She could not bear even the smothering thought of a divided kingdom. Professionally, socially, the world might claim him; but no one but herself should ever claim even one one-hundredth of that innermost heart of his that had been all her own! The thought pierced her vitally, and she felt in sick discouragement that she could not fight, she could not meet his cruelty with new cruelty. Her very beauty grew dimmed, and the old flashing wit and radiant self-confidence were clouded for a time. When she was alone with her husband she felt constrained and serious, her heart a smouldering furnace of resentment and pain.
“What do you think of this, dearie?” he asked eagerly one afternoon. “We got talking about California at the Princes’ last night, and it seems that Peter and Elinor plan to go; only not before the first week in April. Now, that would suit me as well as next week, if it wouldn’t put you out. Could you manage it? The Pomeroys take their car, and an awfully nice crowd; just you and I—if we’ll go—Peter and Elinor, and perhaps the Oliphants, and a beau for Magsie!”
Rachael had been waiting for Magsie’s name. But there seemed to be nothing to say. She rose to the situation gallantly. She put the boys in the care of their grandmother and the faithful Mary, with Doctor Valentine’s telephone number pasted prominently on the nursery wall. She bought herself charming gowns and hats, she made herself the most delightful travelling companion that ever seven hot and spoiled men and women were fortunate enough to find. When everyone, even Magsie, was bored and cross, upset by close air, by late hours, by unlimited candy and cocktails, Mrs. Gregory would appear from her stateroom, dainty, interested, ready for bridge or gossip, full of enthusiasm for the scenery and for the company in which she found herself. When she and Warren were alone she often tried to fancy herself merely an acquaintance again, with an acquaintance’s anxiety to meet his mood and interest him. She made no claims, she resented nothing, and she schooled herself to praise Magsie, to quote her, and to discuss her.

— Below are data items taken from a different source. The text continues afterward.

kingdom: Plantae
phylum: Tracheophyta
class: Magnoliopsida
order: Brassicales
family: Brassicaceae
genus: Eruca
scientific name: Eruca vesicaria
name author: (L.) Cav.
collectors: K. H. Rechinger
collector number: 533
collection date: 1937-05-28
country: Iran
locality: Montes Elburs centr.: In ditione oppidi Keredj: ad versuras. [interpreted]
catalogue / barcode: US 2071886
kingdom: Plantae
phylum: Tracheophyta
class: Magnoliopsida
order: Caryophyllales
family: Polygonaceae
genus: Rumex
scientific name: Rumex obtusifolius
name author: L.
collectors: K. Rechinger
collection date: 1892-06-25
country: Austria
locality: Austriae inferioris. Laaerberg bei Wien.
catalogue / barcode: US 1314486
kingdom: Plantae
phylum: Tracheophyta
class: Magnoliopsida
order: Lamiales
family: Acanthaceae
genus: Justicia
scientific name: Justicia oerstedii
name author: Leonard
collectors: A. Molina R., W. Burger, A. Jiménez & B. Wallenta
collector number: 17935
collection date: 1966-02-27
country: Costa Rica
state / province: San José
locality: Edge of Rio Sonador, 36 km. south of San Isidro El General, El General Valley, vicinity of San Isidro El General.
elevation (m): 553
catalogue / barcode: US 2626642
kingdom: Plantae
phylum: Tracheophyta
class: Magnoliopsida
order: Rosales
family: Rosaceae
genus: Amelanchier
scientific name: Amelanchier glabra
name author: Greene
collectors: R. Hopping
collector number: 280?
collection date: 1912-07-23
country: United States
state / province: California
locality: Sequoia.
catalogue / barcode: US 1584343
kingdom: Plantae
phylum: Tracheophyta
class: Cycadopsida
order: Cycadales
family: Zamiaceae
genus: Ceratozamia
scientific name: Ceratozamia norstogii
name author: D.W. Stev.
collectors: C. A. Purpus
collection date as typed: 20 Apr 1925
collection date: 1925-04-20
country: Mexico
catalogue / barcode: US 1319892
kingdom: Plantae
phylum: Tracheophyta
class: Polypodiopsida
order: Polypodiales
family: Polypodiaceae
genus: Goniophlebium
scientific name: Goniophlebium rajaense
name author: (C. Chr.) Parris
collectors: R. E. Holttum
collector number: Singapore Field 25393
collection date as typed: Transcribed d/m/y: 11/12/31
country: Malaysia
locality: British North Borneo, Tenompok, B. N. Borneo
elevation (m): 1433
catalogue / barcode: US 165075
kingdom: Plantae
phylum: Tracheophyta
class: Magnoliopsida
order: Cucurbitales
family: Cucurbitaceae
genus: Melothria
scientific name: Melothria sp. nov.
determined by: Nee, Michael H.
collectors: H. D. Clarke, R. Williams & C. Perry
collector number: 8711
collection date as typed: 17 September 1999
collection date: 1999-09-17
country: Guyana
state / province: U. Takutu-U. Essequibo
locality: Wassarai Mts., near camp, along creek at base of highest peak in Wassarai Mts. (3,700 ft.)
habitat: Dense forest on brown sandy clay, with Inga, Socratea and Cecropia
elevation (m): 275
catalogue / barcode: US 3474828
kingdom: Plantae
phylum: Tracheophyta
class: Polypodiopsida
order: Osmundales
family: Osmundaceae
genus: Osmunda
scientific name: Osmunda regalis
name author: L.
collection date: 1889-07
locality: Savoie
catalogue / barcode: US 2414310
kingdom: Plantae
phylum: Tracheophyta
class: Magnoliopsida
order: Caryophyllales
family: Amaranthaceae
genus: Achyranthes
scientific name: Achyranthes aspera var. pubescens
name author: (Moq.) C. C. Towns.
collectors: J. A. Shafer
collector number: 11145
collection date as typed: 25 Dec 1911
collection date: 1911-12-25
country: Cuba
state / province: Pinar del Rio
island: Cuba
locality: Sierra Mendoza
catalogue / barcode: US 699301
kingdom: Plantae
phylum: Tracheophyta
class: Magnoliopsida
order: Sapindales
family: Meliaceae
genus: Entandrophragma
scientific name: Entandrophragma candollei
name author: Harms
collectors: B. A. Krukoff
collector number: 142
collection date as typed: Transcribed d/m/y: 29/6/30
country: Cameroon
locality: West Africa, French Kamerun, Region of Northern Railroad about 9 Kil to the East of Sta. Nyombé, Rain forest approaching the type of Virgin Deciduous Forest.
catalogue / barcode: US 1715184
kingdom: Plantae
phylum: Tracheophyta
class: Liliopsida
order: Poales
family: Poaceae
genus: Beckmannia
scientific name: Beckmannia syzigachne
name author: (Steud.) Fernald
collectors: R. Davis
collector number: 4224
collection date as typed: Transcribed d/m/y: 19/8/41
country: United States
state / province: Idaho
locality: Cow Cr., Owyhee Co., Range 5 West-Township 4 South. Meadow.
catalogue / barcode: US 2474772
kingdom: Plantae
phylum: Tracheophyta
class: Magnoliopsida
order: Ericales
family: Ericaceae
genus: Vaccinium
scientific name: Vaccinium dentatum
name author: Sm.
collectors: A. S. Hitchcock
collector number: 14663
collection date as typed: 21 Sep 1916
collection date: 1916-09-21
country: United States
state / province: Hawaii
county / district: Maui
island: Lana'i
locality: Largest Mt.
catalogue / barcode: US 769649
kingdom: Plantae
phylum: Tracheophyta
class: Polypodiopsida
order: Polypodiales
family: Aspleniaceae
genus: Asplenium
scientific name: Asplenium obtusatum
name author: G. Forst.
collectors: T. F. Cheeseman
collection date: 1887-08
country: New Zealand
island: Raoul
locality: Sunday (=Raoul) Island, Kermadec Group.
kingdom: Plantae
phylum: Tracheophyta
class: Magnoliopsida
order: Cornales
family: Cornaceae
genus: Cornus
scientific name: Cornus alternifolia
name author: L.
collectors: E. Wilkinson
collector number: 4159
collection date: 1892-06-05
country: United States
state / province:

The result was all that she could have hoped. After the five weeks’ trip Warren was heard to make the astonishing comment that Magsie was a shallow little thing, and Rachael, hungrily kissing her boys’ sweet, bewildered faces, and laughing and crying together as Mary gave her an account of every hour of her absence, felt more than rewarded for the somewhat sordid scheme and the humiliating effort. Little Gerald was in short clothes now, a rose of a baby, and Jimmy at the irresistible age when every stammered word and every changing expression had new charm.